··· Exercise data

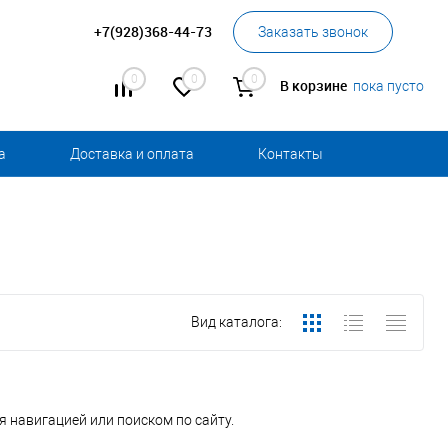
+7(928)368-44-73
Заказать звонок
0
0
0
В корзине
пока пусто
а
Доставка и оплата
Контакты
Вид каталога:
 навигацией или поиском по сайту.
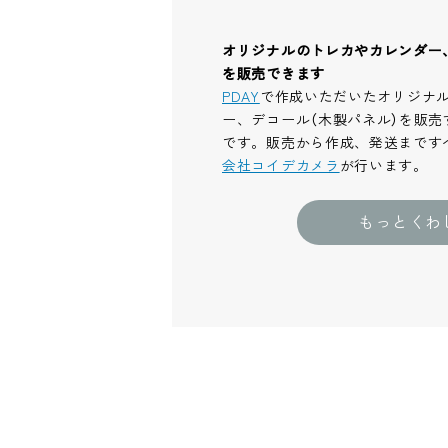
オリジナルのトレカやカレンダー
を販売できます
PDAY
で作成いただいたオリジナ
ー、デコール（木製パネル）を販売
です。販売から作成、発送まです
会社コイデカメラ
が行います。
もっとくわ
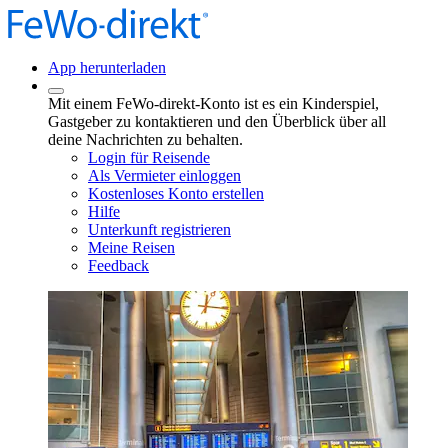
App herunterladen
Mit einem FeWo-direkt-Konto ist es ein Kinderspiel,
Gastgeber zu kontaktieren und den Überblick über all
deine Nachrichten zu behalten.
Login für Reisende
Als Vermieter einloggen
Kostenloses Konto erstellen
Hilfe
Unterkunft registrieren
Meine Reisen
Feedback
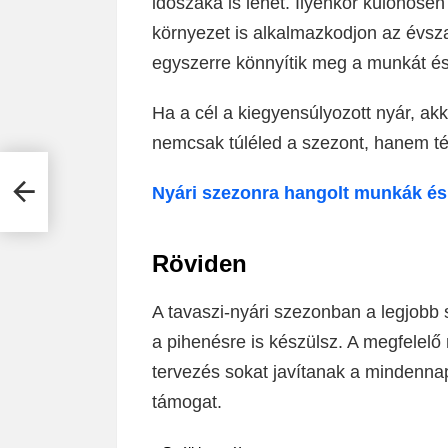
időszaka is lehet. Ilyenkor különösen
környezet is alkalmazkodjon az évsza
egyszerre könnyítik meg a munkát és 
Ha a cél a kiegyensúlyozott nyár, akk
nemcsak túléled a szezont, hanem té
Nyári szezonra hangolt munkák és
Röviden
A tavaszi-nyári szezonban a legjobb
a pihenésre is készülsz. A megfelelő
tervezés sokat javítanak a mindenna
támogat.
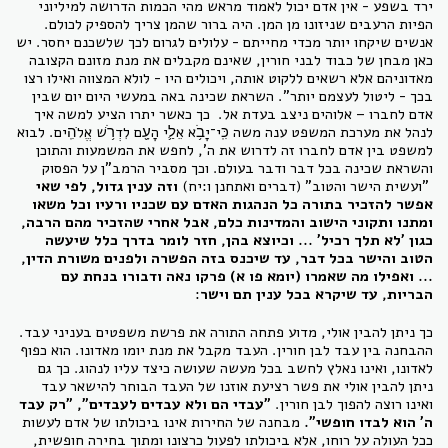
ירד בשפע - אין אדם יכול לאמוד מראש מהי הכמות הדרושה למיליוני
הפיות הרעבים שניזונו מן המן. היה ברור שהמן צריך להספיק לכולם.
אנשים שיקחו יותר מכדי מחייתם - עלולים לגרום לכך שלשכנם יחסר. יש
כאן מבחן של כבוד לבני חורין, שאינם מקבלים את מנת מזונם הקצובה
מאדוניהם אלא רשאים ללקוט אותה, ויכולים היו - לולא המצווה ואילו רצו
בכך - ליטול לעצמם יותר". השראת שכינה באה במעשי היום יום שבין
אדם לחברו – אלוהים ניצב בעדת אל. כך כאשר יתרו הציע למשה איך
לנהל את מערכת המשפט ענה משה כִּֽי־יָבֹ֥א אֵלַ֛י הָעָ֖ם לִדְרֹ֥שׁ אֱלֹהִֽים. לבוא
למשפט בין אדם לחברו זה לדרוש את ה', לחפש את המשמעות והתוכן
והשראת שכינה בכל דבר ודבר בעולם. וכך מסביר הרמב"ן על הפסוק
"ועשית הישר והטוב" (דברים ואתחנן ו:יח)
וזה ענין גדול, לפי שאי
אפשר להזכיר בתורה כל הנהגות האדם עם שכניו ורעיו וכל משאו
ומתנו ותקוני הישוב והמדינות כלם, אבל אחרי שהזכיר מהם הרבה,
כגון 'לא תלך רכיל' ... וכיוצא בהן, חזר לומר בדרך כלל שיעשה
הטוב והישר בכל דבר, עד שיכנס בזה הפשרה ולפנים משורת הדין,
... ואפילו מה שאמרו (יומא פו א) פרקו נאה ודבורו בנחת עם
הבריות, עד שיקרא בכל ענין תם וישר
:
כך ניתן להבין אולי, מדוע פתחה התורה את פרשת משפטים בעניני עבד.
ההבחנה בין עבד לבן חורין. העבד מקבל את מנת יומו מאדונו. הוא כפוף
לאדונו, ואינו נאלץ לחשב בכל מעשה שעושה כיצד עליו לנהוג. כך גם
ניתן להבין אולי את פשר רציעת אוזנו של העבד הבוחר להישאר עבד
ואינו רוצה להפוך לבן חורין.
"עבדי הם ולא עבדים לעבדים", "רק עבד
ה' הוא לבדו חופשי".
מבחנה של החירות אינו ביכולתו של אדם לעשות
ככל העולה על רוחו, אלא ביכולתו לפעול כרצונו ומתוך בחירה חופשית,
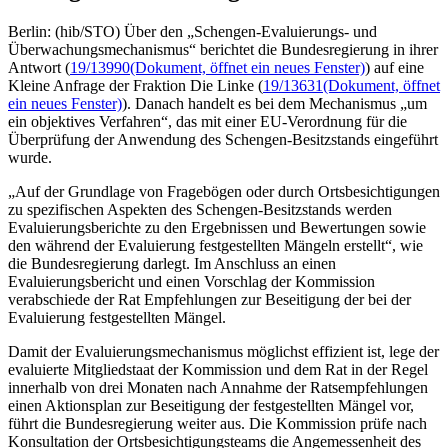
Berlin: (hib/STO) Über den „Schengen-Evaluierungs- und
Überwachungsmechanismus“ berichtet die Bundesregierung in ihrer
Antwort (
19/13990
(Dokument, öffnet ein neues Fenster)
) auf eine
Kleine Anfrage der Fraktion Die Linke (
19/13631
(Dokument, öffnet
ein neues Fenster)
). Danach handelt es bei dem Mechanismus „um
ein objektives Verfahren“, das mit einer EU-Verordnung für die
Überprüfung der Anwendung des Schengen-Besitzstands eingeführt
wurde.
„Auf der Grundlage von Fragebögen oder durch Ortsbesichtigungen
zu spezifischen Aspekten des Schengen-Besitzstands werden
Evaluierungsberichte zu den Ergebnissen und Bewertungen sowie
den während der Evaluierung festgestellten Mängeln erstellt“, wie
die Bundesregierung darlegt. Im Anschluss an einen
Evaluierungsbericht und einen Vorschlag der Kommission
verabschiede der Rat Empfehlungen zur Beseitigung der bei der
Evaluierung festgestellten Mängel.
Damit der Evaluierungsmechanismus möglichst effizient ist, lege der
evaluierte Mitgliedstaat der Kommission und dem Rat in der Regel
innerhalb von drei Monaten nach Annahme der Ratsempfehlungen
einen Aktionsplan zur Beseitigung der festgestellten Mängel vor,
führt die Bundesregierung weiter aus. Die Kommission prüfe nach
Konsultation der Ortsbesichtigungsteams die Angemessenheit des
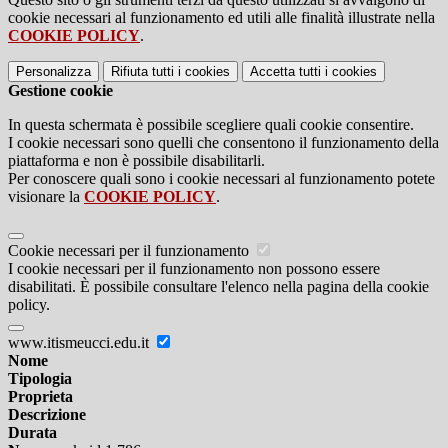
cookie necessari al funzionamento ed utili alle finalità illustrate nella
COOKIE POLICY
.
Personalizza
Rifiuta tutti
i cookies
Accetta tutti
i cookies
Gestione cookie
In questa schermata è possibile scegliere quali cookie consentire.
I cookie necessari sono quelli che consentono il funzionamento della
piattaforma e non è possibile disabilitarli.
Per conoscere quali sono i cookie necessari al funzionamento potete
visionare la
COOKIE POLICY
.
Cookie necessari per il funzionamento
I cookie necessari per il funzionamento non possono essere
disabilitati. È possibile consultare l'elenco nella pagina della cookie
policy.
www.itismeucci.edu.it
Nome
Tipologia
Proprieta
Descrizione
Durata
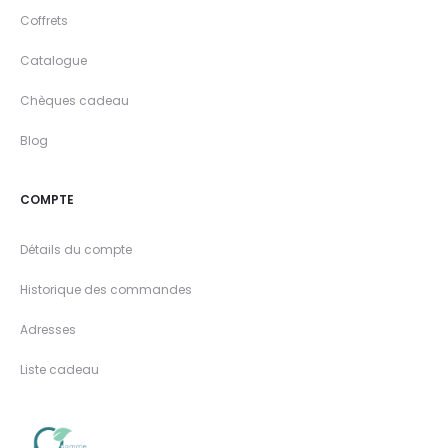
Coffrets
Catalogue
Chèques cadeau
Blog
COMPTE
Détails du compte
Historique des commandes
Adresses
Liste cadeau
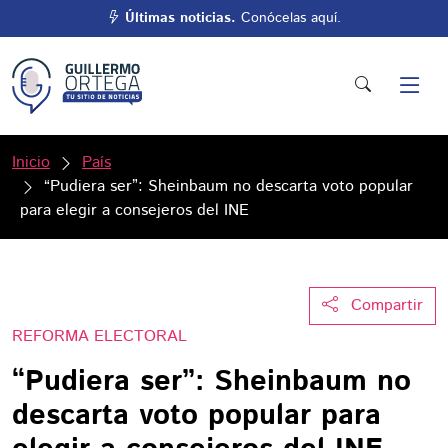
Últimas noticias.
Conócelas aquí.
Inicio
País
“Pudiera ser”: Sheinbaum no descarta voto popular
para elegir a consejeros del INE
Compartir
REFORMA ELECTORAL
“Pudiera ser”: Sheinbaum no
descarta voto popular para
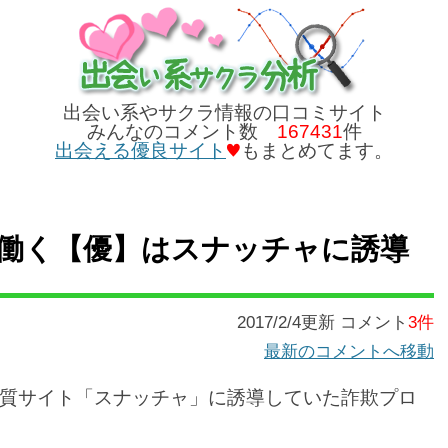
出会い系やサクラ情報の口コミサイト
みんなのコメント数
167431
件
出会える優良サイト
もまとめてます。
働く【優】はスナッチャに誘導
2017/2/4更新 コメント
3件
最新のコメントへ移動
質サイト「スナッチャ」に誘導していた詐欺プロ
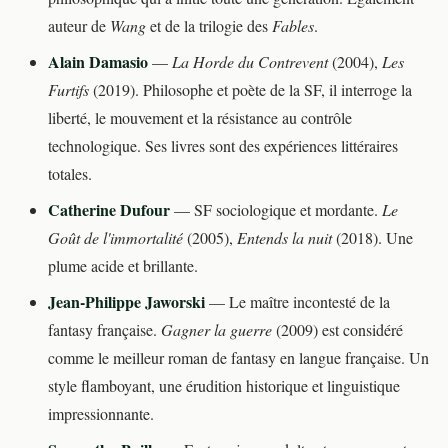
auteur de
Wang
et de la trilogie des
Fables
.
Alain Damasio
—
La Horde du Contrevent
(2004),
Les
Furtifs
(2019). Philosophe et poète de la SF, il interroge la
liberté, le mouvement et la résistance au contrôle
technologique. Ses livres sont des expériences littéraires
totales.
Catherine Dufour
— SF sociologique et mordante.
Le
Goût de l'immortalité
(2005),
Entends la nuit
(2018). Une
plume acide et brillante.
Jean-Philippe Jaworski
— Le maître incontesté de la
fantasy française.
Gagner la guerre
(2009) est considéré
comme le meilleur roman de fantasy en langue française. Un
style flamboyant, une érudition historique et linguistique
impressionnante.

······

Retype all the entries exactly; drop the pictures.

Exercise solution:
+7(928)368-44-73
Заказать звонок
0
0
0
В корзине
пока пусто
а
Доставка и оплата
Контакты
Вид каталога:
 навигацией или поиском по сайту.
オリジナルのトレカやカレンダー
を販売できます
PDAY
で作成いただいたオリジナ
ー、デコール（木製パネル）を販売
です。販売から作成、発送まです
会社コイデカメラ
が行います。
もっとくわ
App herunterladen
Mit einem FeWo-direkt-Konto ist es ein Kinderspiel,
Gastgeber zu kontaktieren und den Überblick über all
deine Nachrichten zu behalten.
Login für Reisende
Als Vermieter einloggen
Kostenloses Konto erstellen
Hilfe
Unterkunft registrieren
Meine Reisen
Feedback
időszaka is lehet. Ilyenkor különösen
környezet is alkalmazkodjon az évsza
egyszerre könnyítik meg a munkát és 
Ha a cél a kiegyensúlyozott nyár, akk
nemcsak túléled a szezont, hanem té
Nyári szezonra hangolt munkák és
Röviden
A tavaszi-nyári szezonban a legjobb
a pihenésre is készülsz. A megfelelő
tervezés sokat javítanak a mindenna
támogat.
ירד בשפע - אין אדם יכול לאמוד מראש מהי הכמות הדרושה למיליוני
הפיות הרעבים שניזונו מן המן. היה ברור שהמן צריך להספיק לכולם.
אנשים שיקחו יותר מכדי מחייתם - עלולים לגרום לכך שלשכנם יחסר. יש
כאן מבחן של כבוד לבני חורין, שאינם מקבלים את מנת מזונם הקצובה
מאדוניהם אלא רשאים ללקוט אותה, ויכולים היו - לולא המצווה ואילו רצו
בכך - ליטול לעצמם יותר". השראת שכינה באה במעשי היום יום שבין
אדם לחברו – אלוהים ניצב בעדת אל. כך כאשר יתרו הציע למשה איך
לנהל את מערכת המשפט ענה משה כִּֽי־יָבֹ֥א אֵלַ֛י הָעָ֖ם לִדְרֹ֥שׁ אֱלֹהִֽים. לבוא
למשפט בין אדם לחברו זה לדרוש את ה', לחפש את המשמעות והתוכן
והשראת שכינה בכל דבר ודבר בעולם. וכך מסביר הרמב"ן על הפסוק
"ועשית הישר והטוב" (דברים ואתחנן ו:יח)
וזה ענין גדול, לפי שאי
אפשר להזכיר בתורה כל הנהגות האדם עם שכניו ורעיו וכל משאו
ומתנו ותקוני הישוב והמדינות כלם, אבל אחרי שהזכיר מהם הרבה,
כגון 'לא תלך רכיל' ... וכיוצא בהן, חזר לומר בדרך כלל שיעשה
הטוב והישר בכל דבר, עד שיכנס בזה הפשרה ולפנים משורת הדין,
... ואפילו מה שאמרו (יומא פו א) פרקו נאה ודבורו בנחת עם
הבריות, עד שיקרא בכל ענין תם וישר
:
כך ניתן להבין אולי, מדוע פתחה התורה את פרשת משפטים בעניני עבד.
ההבחנה בין עבד לבן חורין. העבד מקבל את מנת יומו מאדונו. הוא כפוף
לאדונו, ואינו נאלץ לחשב בכל מעשה שעושה כיצד עליו לנהוג. כך גם
ניתן להבין אולי את פשר רציעת אוזנו של העבד הבוחר להישאר עבד
ואינו רוצה להפוך לבן חורין.
"עבדי הם ולא עבדים לעבדים", "רק עבד
ה' הוא לבדו חופשי".
מבחנה של החירות אינו ביכולתו של אדם לעשות
ככל העולה על רוחו, אלא ביכולתו לפעול כרצונו ומתוך בחירה חופשית,
Berlin: (hib/STO) Über den „Schengen-Evaluierungs- und
Überwachungsmechanismus“ berichtet die Bundesregierung in ihrer
Antwort (
19/13990
(Dokument, öffnet ein neues Fenster)
) auf eine
Kleine Anfrage der Fraktion Die Linke (
19/13631
(Dokument, öffnet
ein neues Fenster)
). Danach handelt es bei dem Mechanismus „um
ein objektives Verfahren“, das mit einer EU-Verordnung für die
Überprüfung der Anwendung des Schengen-Besitzstands eingeführt
wurde.
„Auf der Grundlage von Fragebögen oder durch Ortsbesichtigungen
zu spezifischen Aspekten des Schengen-Besitzstands werden
Evaluierungsberichte zu den Ergebnissen und Bewertungen sowie
den während der Evaluierung festgestellten Mängeln erstellt“, wie
die Bundesregierung darlegt. Im Anschluss an einen
Evaluierungsbericht und einen Vorschlag der Kommission
verabschiede der Rat Empfehlungen zur Beseitigung der bei der
Evaluierung festgestellten Mängel.
Damit der Evaluierungsmechanismus möglichst effizient ist, lege der
evaluierte Mitgliedstaat der Kommission und dem Rat in der Regel
innerhalb von drei Monaten nach Annahme der Ratsempfehlungen
einen Aktionsplan zur Beseitigung der festgestellten Mängel vor,
führt die Bundesregierung weiter aus. Die Kommission prüfe nach
Konsultation der Ortsbesichtigungsteams die Angemessenheit des
cookie necessari al funzionamento ed utili alle finalità illustrate nella
COOKIE POLICY
.
Personalizza
Rifiuta tutti
i cookies
Accetta tutti
i cookies
Gestione cookie
In questa schermata è possibile scegliere quali cookie consentire.
I cookie necessari sono quelli che consentono il funzionamento della
piattaforma e non è possibile disabilitarli.
Per conoscere quali sono i cookie necessari al funzionamento potete
visionare la
COOKIE POLICY
.
Cookie necessari per il funzionamento
I cookie necessari per il funzionamento non possono essere
disabilitati. È possibile consultare l'elenco nella pagina della cookie
policy.
www.itismeucci.edu.it
Nome
Tipologia
Proprieta
Descrizione
Durata
Coffrets
Catalogue
Chèques cadeau
Blog
COMPTE
Détails du compte
Historique des commandes
Adresses
Liste cadeau
Últimas noticias.
Conócelas aquí.
Inicio
País
“Pudiera ser”: Sheinbaum no descarta voto popular
para elegir a consejeros del INE
Compartir
REFORMA ELECTORAL
“Pudiera ser”: Sheinbaum no
descarta voto popular para
出会い系やサクラ情報の口コミサイト
みんなのコメント数
167431
件
出会える優良サイト
もまとめてます。
働く【優】はスナッチャに誘導
2017/2/4更新 コメント
3件
最新のコメントへ移動
質サイト「スナッチャ」に誘導していた詐欺プロ
auteur de
Wang
et de la trilogie des
Fables
.
Alain Damasio
—
La Horde du Contrevent
(2004),
Les
Furtifs
(2019). Philosophe et poète de la SF, il interroge la
liberté, le mouvement et la résistance au contrôle
technologique. Ses livres sont des expériences littéraires
totales.
Catherine Dufour
— SF sociologique et mordante.
Le
Goût de l'immortalité
(2005),
Entends la nuit
(2018). Une
plume acide et brillante.
Jean-Philippe Jaworski
— Le maître incontesté de la
fantasy française.
Gagner la guerre
(2009) est considéré
comme le meilleur roman de fantasy en langue française. Un
style flamboyant, une érudition historique et linguistique
impressionnante.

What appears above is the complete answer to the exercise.